Rogers focused on the often unglamorous but essential work that underpins progress in democratic systems, including coalition-building, the accumulation of incremental wins on law and policy, institutional continuity, and steady engagement over time. Her intervention was a reminder of the essential point that commitments to religious freedom are tested not in statements, but in process.
Coalition-building as a democratic discipline
A central theme of Rogers’ remarks was the importance of broad and inclusive coalitions: advocacy for freedom of religion or belief gains strength and legitimacy when it is visibly shared across religious traditions, belief systems, and secular civil society. Experience suggests that when IRF is framed as the concern of a single community, its political reach is limited; but when it reflects pluralistic consensus, it becomes more firmly rooted in democratic practice.
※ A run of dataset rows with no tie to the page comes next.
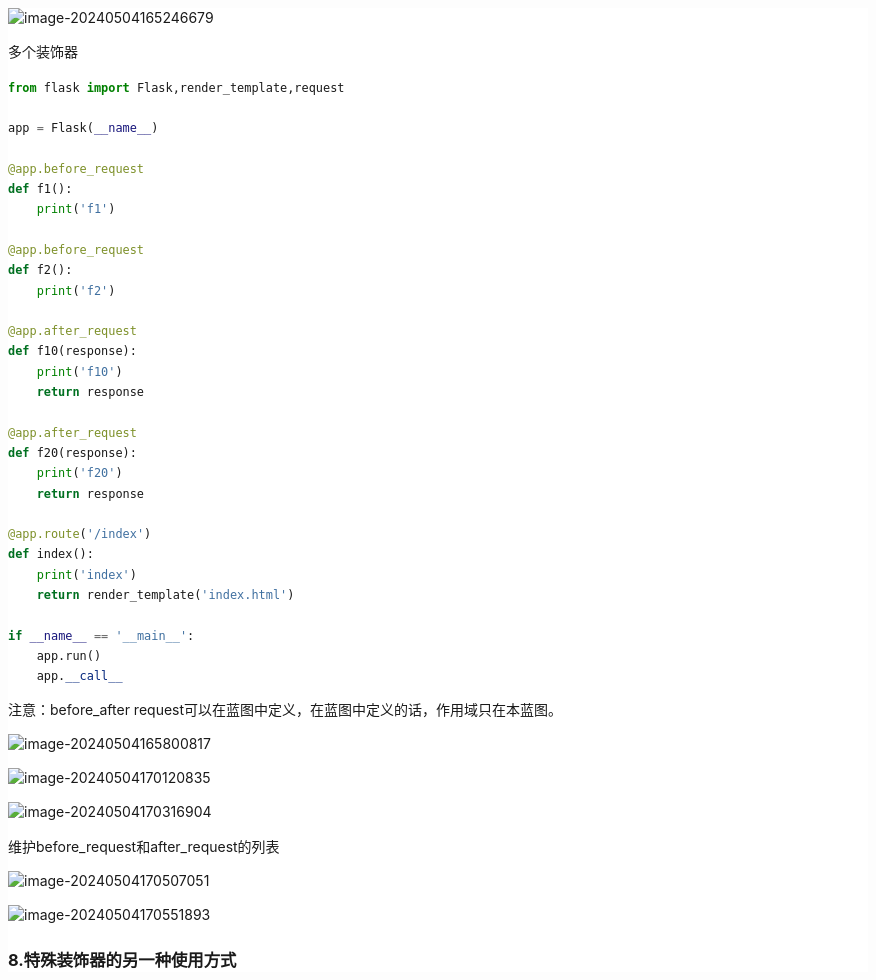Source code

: ![image-20240504165246679](https://cdn.jsdelivr.net/gh/Killer-89757/PicBed/images/2024%2F05%2Fimage-20240504165246679-81aac4.png)

多个装饰器

```python
from flask import Flask,render_template,request

app = Flask(__name__)

@app.before_request
def f1():
    print('f1')

@app.before_request
def f2():
    print('f2')

@app.after_request
def f10(response):
    print('f10')
    return response

@app.after_request
def f20(response):
    print('f20')
    return response

@app.route('/index')
def index():
    print('index')
    return render_template('index.html')

if __name__ == '__main__':
    app.run()
    app.__call__   
```

注意：before_after request可以在蓝图中定义，在蓝图中定义的话，作用域只在本蓝图。

![image-20240504165800817](https://cdn.jsdelivr.net/gh/Killer-89757/PicBed/images/2024%2F05%2Fimage-20240504165800817-2371b1.png)

![image-20240504170120835](https://cdn.jsdelivr.net/gh/Killer-89757/PicBed/images/2024%2F05%2Fimage-20240504170120835-63e63a.png)

![image-20240504170316904](https://cdn.jsdelivr.net/gh/Killer-89757/PicBed/images/2024%2F05%2Fimage-20240504170316904-e4dcd5.png)

维护before_request和after_request的列表

![image-20240504170507051](https://cdn.jsdelivr.net/gh/Killer-89757/PicBed/images/2024%2F05%2Fimage-20240504170507051-53910a.png)

![image-20240504170551893](https://cdn.jsdelivr.net/gh/Killer-89757/PicBed/images/2024%2F05%2Fimage-20240504170551893-ed9e94.png)

### 8.特殊装饰器的另一种使用方式
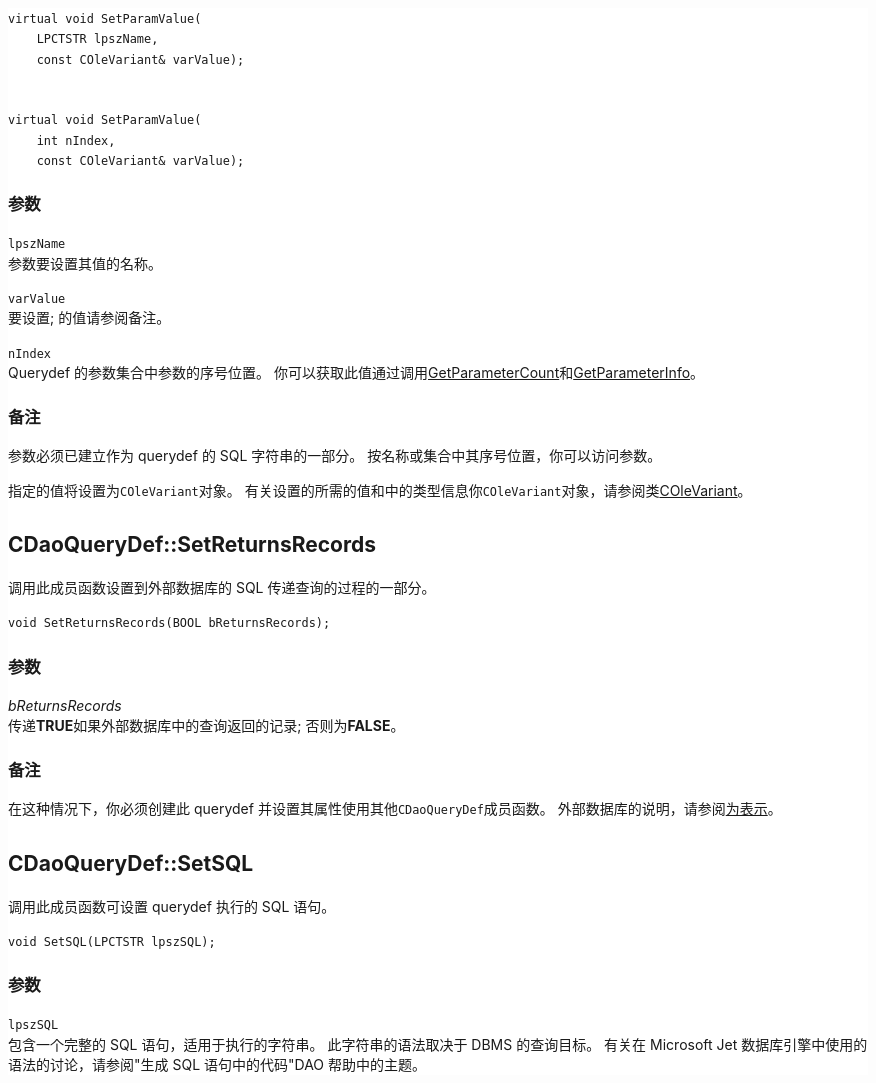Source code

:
 ```  
virtual void SetParamValue(
    LPCTSTR lpszName,  
    const COleVariant& varValue);

 
virtual void SetParamValue(
    int nIndex,  
    const COleVariant& varValue);
```  
  
### <a name="parameters"></a>参数  
 `lpszName`  
 参数要设置其值的名称。  
  
 `varValue`  
 要设置; 的值请参阅备注。  
  
 `nIndex`  
 Querydef 的参数集合中参数的序号位置。 你可以获取此值通过调用[GetParameterCount](#getparametercount)和[GetParameterInfo](#getparameterinfo)。  
  
### <a name="remarks"></a>备注  
 参数必须已建立作为 querydef 的 SQL 字符串的一部分。 按名称或集合中其序号位置，你可以访问参数。  
  
 指定的值将设置为`COleVariant`对象。 有关设置的所需的值和中的类型信息你`COleVariant`对象，请参阅类[COleVariant](../../mfc/reference/colevariant-class.md)。  
  
##  <a name="setreturnsrecords"></a>  CDaoQueryDef::SetReturnsRecords  
 调用此成员函数设置到外部数据库的 SQL 传递查询的过程的一部分。  
  
```  
void SetReturnsRecords(BOOL bReturnsRecords);
```  
  
### <a name="parameters"></a>参数  
 *bReturnsRecords*  
 传递**TRUE**如果外部数据库中的查询返回的记录; 否则为**FALSE**。  
  
### <a name="remarks"></a>备注  
 在这种情况下，你必须创建此 querydef 并设置其属性使用其他`CDaoQueryDef`成员函数。 外部数据库的说明，请参阅[为表示](#setconnect)。  
  
##  <a name="setsql"></a>  CDaoQueryDef::SetSQL  
 调用此成员函数可设置 querydef 执行的 SQL 语句。  
  
```  
void SetSQL(LPCTSTR lpszSQL);
```  
  
### <a name="parameters"></a>参数  
 `lpszSQL`  
 包含一个完整的 SQL 语句，适用于执行的字符串。 此字符串的语法取决于 DBMS 的查询目标。 有关在 Microsoft Jet 数据库引擎中使用的语法的讨论，请参阅"生成 SQL 语句中的代码"DAO 帮助中的主题。  
  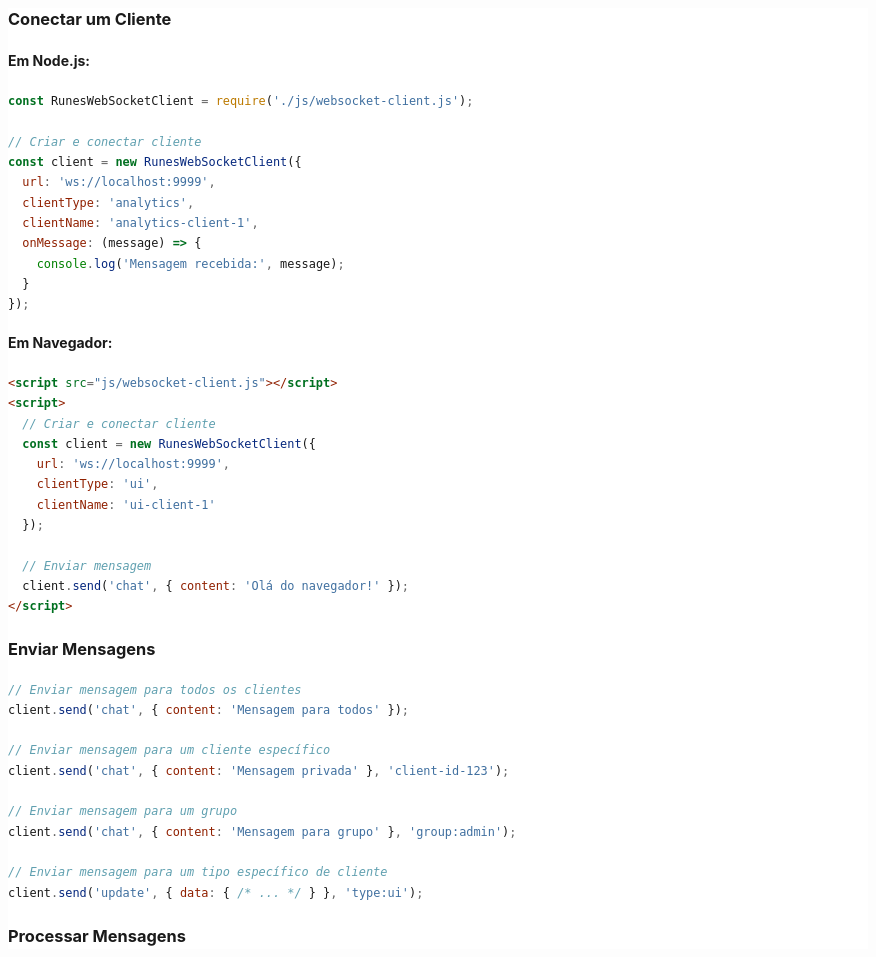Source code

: ### Conectar um Cliente

#### Em Node.js:

```javascript
const RunesWebSocketClient = require('./js/websocket-client.js');

// Criar e conectar cliente
const client = new RunesWebSocketClient({
  url: 'ws://localhost:9999',
  clientType: 'analytics',
  clientName: 'analytics-client-1',
  onMessage: (message) => {
    console.log('Mensagem recebida:', message);
  }
});
```

#### Em Navegador:

```html
<script src="js/websocket-client.js"></script>
<script>
  // Criar e conectar cliente
  const client = new RunesWebSocketClient({
    url: 'ws://localhost:9999',
    clientType: 'ui',
    clientName: 'ui-client-1'
  });
  
  // Enviar mensagem
  client.send('chat', { content: 'Olá do navegador!' });
</script>
```

### Enviar Mensagens

```javascript
// Enviar mensagem para todos os clientes
client.send('chat', { content: 'Mensagem para todos' });

// Enviar mensagem para um cliente específico
client.send('chat', { content: 'Mensagem privada' }, 'client-id-123');

// Enviar mensagem para um grupo
client.send('chat', { content: 'Mensagem para grupo' }, 'group:admin');

// Enviar mensagem para um tipo específico de cliente
client.send('update', { data: { /* ... */ } }, 'type:ui');
```

### Processar Mensagens
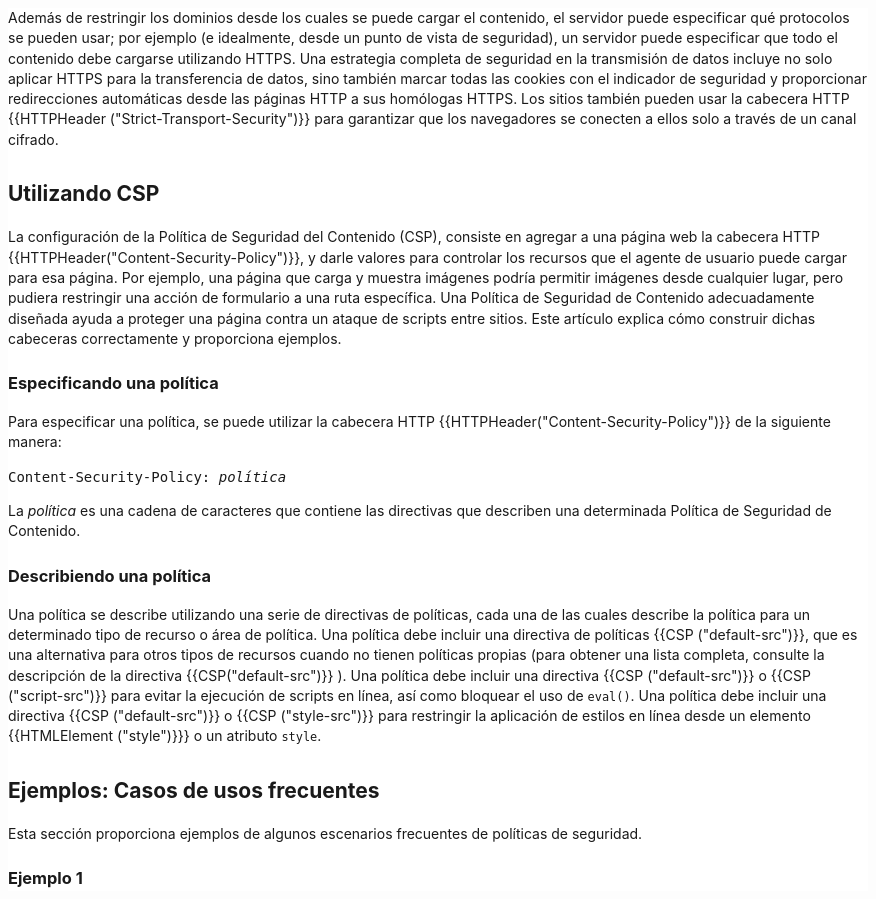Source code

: <p><span class="tlid-translation translation"><span title="">Además de restringir los dominios desde los cuales se puede cargar el contenido, el servidor puede especificar qué protocolos se pueden usar;</span> <span title="">por ejemplo (e idealmente, desde un punto de vista de seguridad), un servidor puede especificar que todo el contenido debe cargarse utilizando HTTPS.</span> <span title="">Una estrategia completa de seguridad en la transmisión de datos incluye no solo aplicar HTTPS para la transferencia de datos, sino también marcar todas las cookies con el indicador de seguridad y proporcionar redirecciones automáticas desde las páginas HTTP a sus homólogas HTTPS.</span> <span title="">Los sitios también pueden usar la cabecera HTTP      {{HTTPHeader ("Strict-Transport-Security")}} para garantizar que los navegadores se conecten a ellos solo a través de un canal cifrado.</span></span></p>

<h2 id="Utilizando_CSP">Utilizando CSP</h2>

<p><span class="tlid-translation translation"><span title="">La configuración de la Política de Seguridad del Contenido (CSP), consiste en agregar a una página web la cabecera</span></span> HTTP {{HTTPHeader("Content-Security-Policy")}}<span class="tlid-translation translation"><span title="">, y darle valores para controlar los recursos que el agente de usuario puede cargar para esa página.</span> <span title="">Por ejemplo, una página que carga y muestra imágenes podría permitir imágenes desde cualquier lugar, pero pudiera restringir una acción de formulario a una ruta específica.</span> <span title="">Una Política de Seguridad de Contenido adecuadamente diseñada ayuda a proteger una página contra un ataque de scripts entre sitios.</span> <span title="">Este artículo explica cómo construir dichas cabeceras correctamente y proporciona ejemplos.</span></span></p>

<h3 id="Especificando_una_política">Especificando una política</h3>

<p>Para especificar una política, se puede utilizar la cabecera HTTP      {{HTTPHeader("Content-Security-Policy")}}  de la siguiente manera:</p>

<pre class="syntaxbox">Content-Security-Policy: <em>política</em></pre>

<p>La <em>política</em> es una cadena de caracteres que contiene las directivas que describen una determinada <span class="tlid-translation translation"><span title="">Política de Seguridad de Contenido</span></span>.</p>

<h3 id="Describiendo_una_política">Describiendo una política</h3>

<p><span class="tlid-translation translation"><span title="">Una política se describe utilizando una serie de directivas de políticas, cada una de las cuales describe la política para un determinado tipo de recurso o área de política.</span> <span title="">Una política debe incluir una directiva de políticas {{CSP ("default-src")}}, que es una alternativa para otros tipos de recursos cuando no tienen políticas propias (para obtener una lista completa, consulte la descripción de la directiva </span></span>{{CSP("default-src")}}<span class="tlid-translation translation"><span title=""> ).</span> <span title="">Una política debe incluir una directiva   {{CSP ("default-src")}} o {{CSP ("script-src")}} para evitar la ejecución de scripts en línea, así como bloquear el uso de </span></span><code>eval()</code><span class="tlid-translation translation"><span title="">.</span> <span title="">Una política debe incluir una directiva {{CSP ("default-src")}} o {{CSP ("style-src")}} para restringir la aplicación de estilos en línea desde un elemento {{HTMLElement ("style")}}</span><span title="">} o un atributo </span></span><code>style</code><span class="tlid-translation translation"><span title="">.</span></span></p>

<h2 id="Ejemplos_Casos_de_usos_frecuentes">Ejemplos: Casos de usos frecuentes</h2>

<p><span class="tlid-translation translation"><span title="">Esta sección proporciona ejemplos de algunos escenarios frecuentes de políticas de seguridad.</span></span></p>

<h3 id="Ejemplo_1">Ejemplo 1</h3>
Her point echoed lessons from many policy arenas: decision-makers are more likely to engage when they see that an issue resonates across constituencies. Support is stronger, Rogers observed, when it is clear that “freedom of religion or belief matters across traditions and across society.”
The value of “pleasant persistence”
Rogers’ emphasis on what she termed “pleasant persistence” captured another essential reality of democratic policymaking. Progress on complex and sensitive issues such as religious freedom is rarely linear or rapid. Slow-moving legislative and bureaucratic processes, coalitional differences, and political turnover all shape outcomes.
Her observation that “one meeting is never going to cut it” was less a caution than a practical encouragement. Sustained engagement—returning to conversations, following up, listening as well as pressing—is often what is needed for ideas take hold. Persistence, in this framing, is not insistence for its own sake, but a commitment to relationship and continuity.
Holding principle and pragmatism together
Rogers addressed the tension many advocates experience between moral clarity and political feasibility. She resists the idea that these must be traded off against one another. Instead, she suggested that democratic leadership requires holding both: clear articulation of core principles such as human dignity and equality before the law, alongside attention to incremental, achievable steps toward realizing such goals.
Changes in law and policy, she implied, often come through accumulation: careful adjustments to legislation, seizing opportunities to solidify policy, making progress on funding priorities, and strengthening institutional practices. These may appear modest in isolation, but together they can meaningfully extend and expand religious freedom, changing lives for the better.
Religious literacy and credibility
Religious literacy has continuing importance, as religious beliefs and communities,shape so many social dynamics— including migration patterns, conflict, and peacebuilding – in profound ways. Policymakers who lack understanding of these dynamics risk being blindsided or designing responses that are incomplete or ineffective.
Equally important was Rogers’ emphasis on credibility. Democracies, she warned, cannot expect to advocate persuasively for religious freedom internationally if, for example, protections at home are uneven or the rule of law is not respected. Domestic practice can never be fully separated from foreign policy; it is part of the evidence on which credibility rests.
Religious freedom and religious engagement: an enduring tension
The panel surfaced a familiar but unresolved dilemma: how to balance a focus on religious freedom, typically framed in legal and rights-based terms, with broader approaches to religious engagement that emphasize dialogue, partnership, and the constructive roles religious actors play in public life. A narrow emphasis on violations and protection can unintentionally cast religion primarily as a problem, while engagement-focused approaches may risk underestimating the gravity of persecution and discrimination or have limited impact if not carefully synched with law and policy processes.
This is far from an academic distinction. The balance between protection and engagement shapes how governments organize offices, train diplomats, design programs, and relate to religious communities at home and abroad. Rogers’ remarks underscored that these approaches need not be in tension, if religious freedom for everyone, everywhere is understood as a legal and policy goal that is connected to strategies of religious literacy and engagement.
A contribution grounded in experience
Melissa Rogers could not seek in the IRF panel setting to resolve all the tensions surrounding religious freedom and religious engagement. But she offered a welcome measured and experience-based account of what democratic commitment looks like over time: inclusive coalitions, steady engagement, institutional attention, and humility about pace. In a field often marked by urgency and frustration, her remarks were a useful reminder that advancing international religious freedom depends less on moments of visibility than on patient, principled work within democratic institutions—work that requires stamina, trust, and an enduring commitment to pluralism.